WHAT THE TASK ASKS: Line by line, copy the records below exactly and leave the pictures out.

[[ INFORMATION PROVIDED, beginning ]]

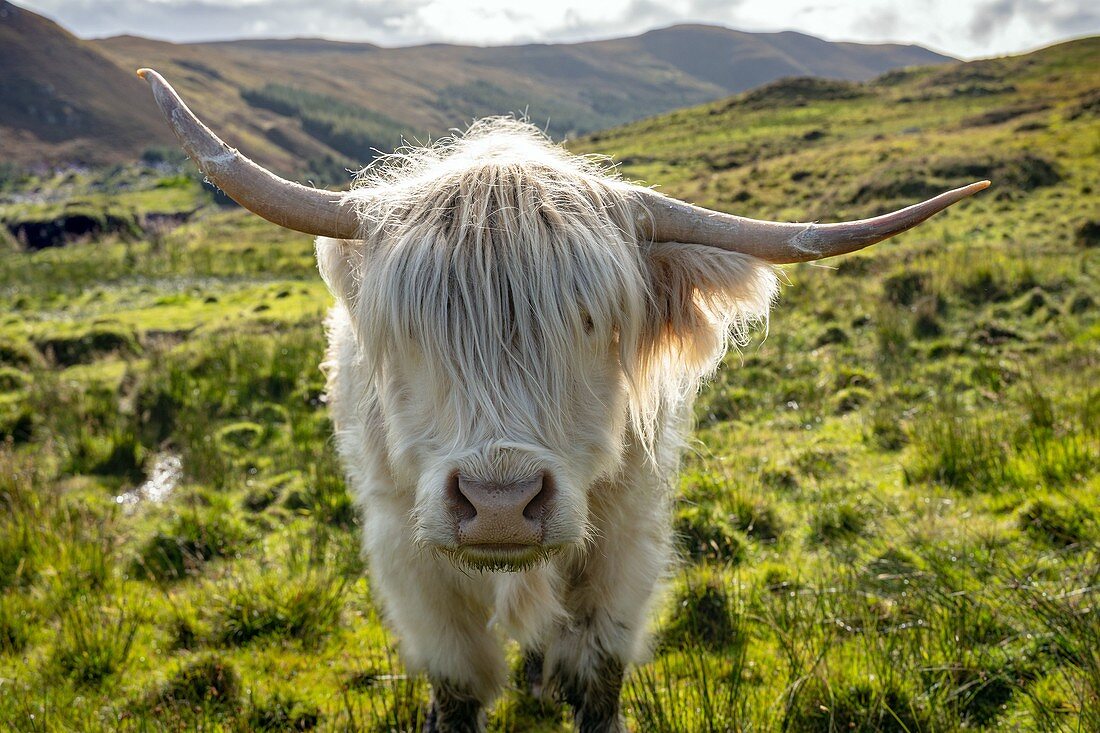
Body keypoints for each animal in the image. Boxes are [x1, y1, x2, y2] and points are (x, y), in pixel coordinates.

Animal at [137, 69, 990, 730]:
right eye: (414, 326)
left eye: (588, 321)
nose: (501, 504)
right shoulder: (409, 557)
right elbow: (456, 684)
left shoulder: (626, 540)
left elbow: (598, 673)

[[ INFORMATION PROVIDED, end ]]

ANSWER BOX:
Body keypoints for each animal in the image. Boxes are [x1, y1, x2, y2] and points are (x, y), in pixel coordinates.

Animal at [137, 69, 990, 730]:
right eye: (414, 326)
left eye: (588, 321)
nose: (501, 504)
right shoulder: (409, 557)
right elbow: (456, 684)
left shoulder: (626, 540)
left elbow: (598, 673)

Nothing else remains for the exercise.